Estados Unidos busca reducir su déficit con México: ¿Qué significa para el comercio bilateral?

déficit

El comercio entre México y Estados Unidos atraviesa un momento clave. Aunque la relación sigue siendo sólida y estratégica, recientes declaraciones del representante comercial estadounidense, Jamieson Greer, revelan un cambio de enfoque: Washington buscará implementar mecanismos para reducir su déficit comercial con México. 

Este anuncio abre la puerta a ajustes importantes en el marco del T-MEC y plantea nuevos retos para empresas y cadenas de suministro en América del Norte.

Un déficit creciente que preocupa a Washington

En los últimos 12 meses, México exportó a Estados Unidos aproximadamente 558,000 millones de dólares, mientras que importó 358,900 millones. Este desbalance ha generado un déficit significativo para la economía estadounidense.

Aunque desde la perspectiva mexicana esto refleja competitividad y fortaleza exportadora, para Estados Unidos representa un problema estructural. Greer lo calificó como “un verdadero desafío”, dejando claro que el tema será prioritario en las negociaciones comerciales.

Nuevas reglas del juego: aranceles, cuotas y reglas de origen

El gobierno estadounidense ya adelantó que no se limitará a observar el déficit, sino que buscará corregirlo activamente. Entre las medidas contempladas destacan:

  • Implementación de aranceles o cuotas a ciertos productos
  • Endurecimiento de las reglas de origen
  • Incentivos para relocalizar la manufactura hacia Estados Unidos

Estas acciones buscan equilibrar la balanza comercial sin romper completamente la integración regional. Sin embargo, también podrían encarecer productos y afectar la competitividad de las empresas que dependen de cadenas binacionales. 

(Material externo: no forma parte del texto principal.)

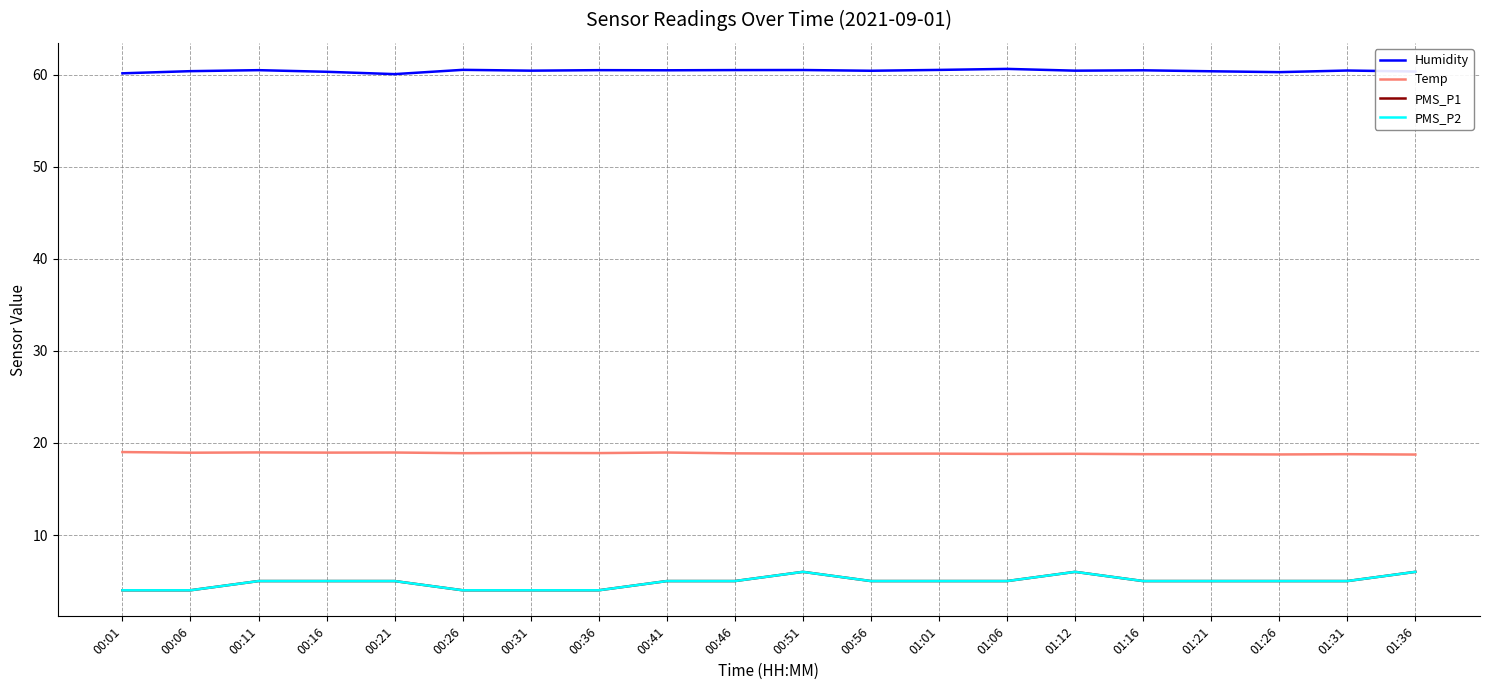

Does the chart display data point markers on the line(s)?

No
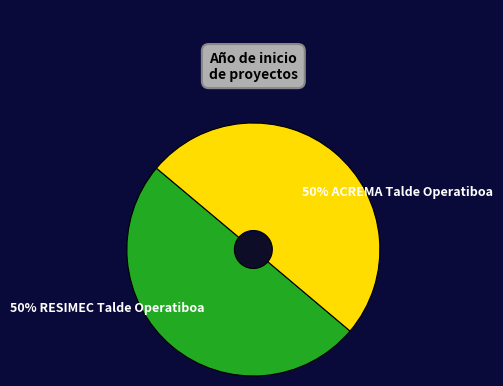

Which has a higher value, RESIMEC Talde Operatiboa or ACREMA Talde Operatiboa?

ACREMA Talde Operatiboa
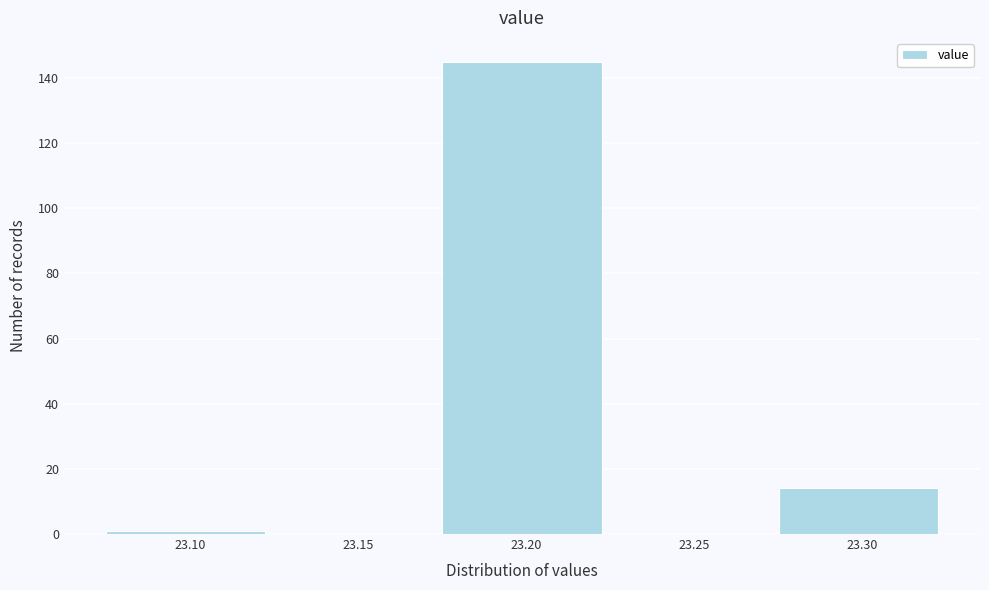

Reading left to right, list all the values displayed in this chart.

23.10=1	23.15=0	23.20=145	23.25=0	23.30=14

T-MEC en revisión: una oportunidad y un riesgo

Las negociaciones para revisar el T-MEC avanzan de manera “pragmática”, según autoridades estadounidenses, lo que sugiere disposición al diálogo. 

No obstante, el enfoque ha cambiado: ya no se trata solo de modernizar el acuerdo, sino de rediseñarlo para favorecer intereses estratégicos de Estados Unidos, especialmente en sectores manufactureros clave. 

Para México, esto representa un doble escenario: por un lado, la oportunidad de fortalecer su posición como socio comercial principal; por otro, el riesgo de enfrentar nuevas barreras que limiten su crecimiento exportador.

Implicaciones para las empresas mexicanas

Ante este contexto, las empresas deben prepararse para un entorno más exigente. Algunas acciones clave incluyen:

  • Diversificar mercados internacionales
  • Incrementar el valor agregado en productos exportados
  • Adaptarse a nuevas reglas de origen y cumplimiento

La integración económica entre ambos países no desaparecerá, pero sí evolucionará hacia un modelo más regulado y competitivo.

Conclusión

El intento de Estados Unidos por reducir su déficit comercial con México marca una nueva etapa en la relación bilateral. Más allá de tensiones, este proceso obligará a ambos países a redefinir sus estrategias comerciales y fortalecer su resiliencia económica.

Para las empresas, el mensaje es claro: anticiparse al cambio será la clave para mantenerse competitivas en el nuevo escenario del comercio internacional.